Going by this argument, men then only change diapers by chance, that is why it is news when a man knows how to do it.

But wait until a man takes the front seat in child care!

The above question reminded me of that cold morning last term. Nathan, my four-year-old son, was getting ready for his baby class pick-up by the school van.

On this particular day, he was required in school in a certain T-shirt.

I have been preparing him for school for a couple of weeks now and never was there a requirement to wear a T-shirt. And neither did I ever think it could be an issue.

Yet I was here stranded. The T-shirt was getting stuck, causing Nathan great discomfort, and causing him to yell and protest.

It was very frustrating. What was supposed to be just a minor procedure was proving difficult. Nathan finally forced himself out of my hands and insisted he won’t wear the T-shirt. I had to dress him in a different open shirt.

I narrated the incident to his mother in the US later in the day who chuckled at my naiveté.

“I never saw that coming, it feels so obvious…” she commented as she demonstrated to me the procedure of slipping a T-shirt through a child’s head from the back of the head.

I had shared my experience on social media and a reader had mischievously ridiculed me with a caution that “there is a method to it,” adding that men must feel ashamed for the many things they don’t know.

This T-shirt episode was a culmination of a series of frustrations I have encountered as a father playing the role that society takes for granted.

Nathan has three older sisters.

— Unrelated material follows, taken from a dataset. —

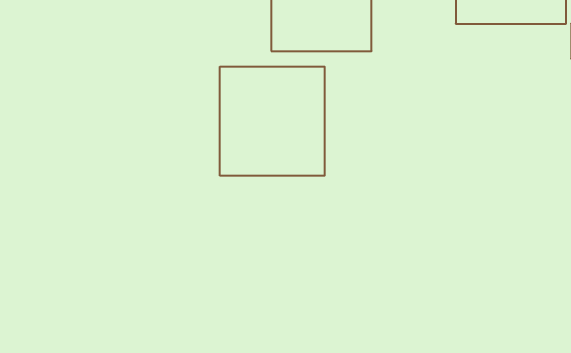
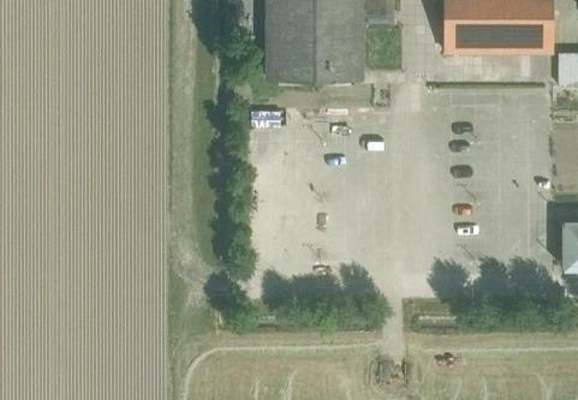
building: [220,67,325,176] -> none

In the course of their upbringing, I never learned how to dress or feed them.

I took for granted their toilet training and assumed it was natural and easy for the mother and anybody could do it. Yet here I was now.

By the time Jane was traveling, Nathan was just 3 and still using diapers.

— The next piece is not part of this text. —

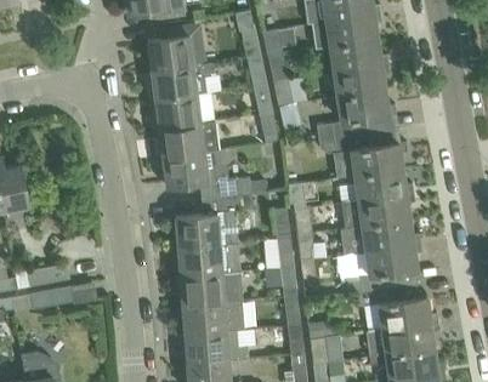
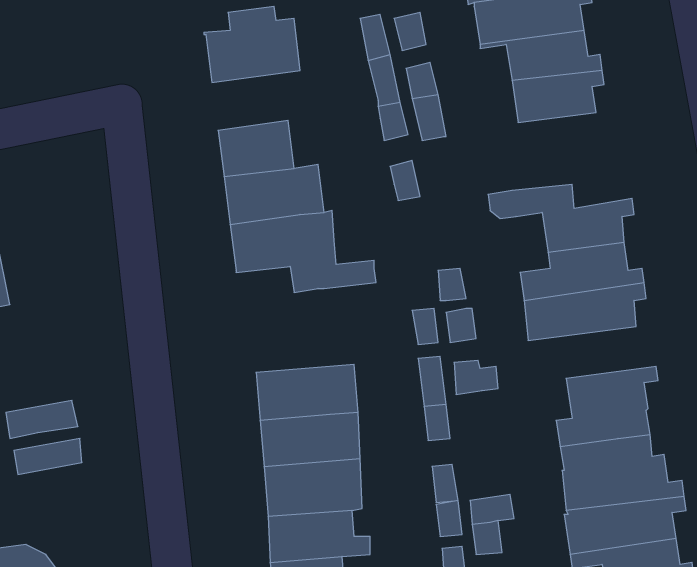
building: [147,62,214,99] -> none
building: [317,89,396,138] -> none
building: [175,192,252,246] -> none
building: [340,218,421,252] -> none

I quickly learned how to change diapers—and that was the easier part. The main lesson is knowing when to change them. This requires special intimacy with the child, so as to monitor their feeding and bowel movements. Additionally, the changes need to be made promptly lest the child develops painful rashes.

This was a great lesson. That changing diapers is not just about the diaper, one needs to be psychologically and emotionally intimate with your child. The mind is needed as much as the hands.

I would never have come to personally acknowledge my wife and thank her for her sterling role in motherhood if I hadn’t experienced this. It had all looked mundane and obvious.

But, after staying with Nathan for one year, I am a changed husband.

Motherhood is a hell of a noble undertaking, which, unfortunately, is underrated, and sometimes abused, and ignored.

Every man with a successful family or children should appreciate his wife more.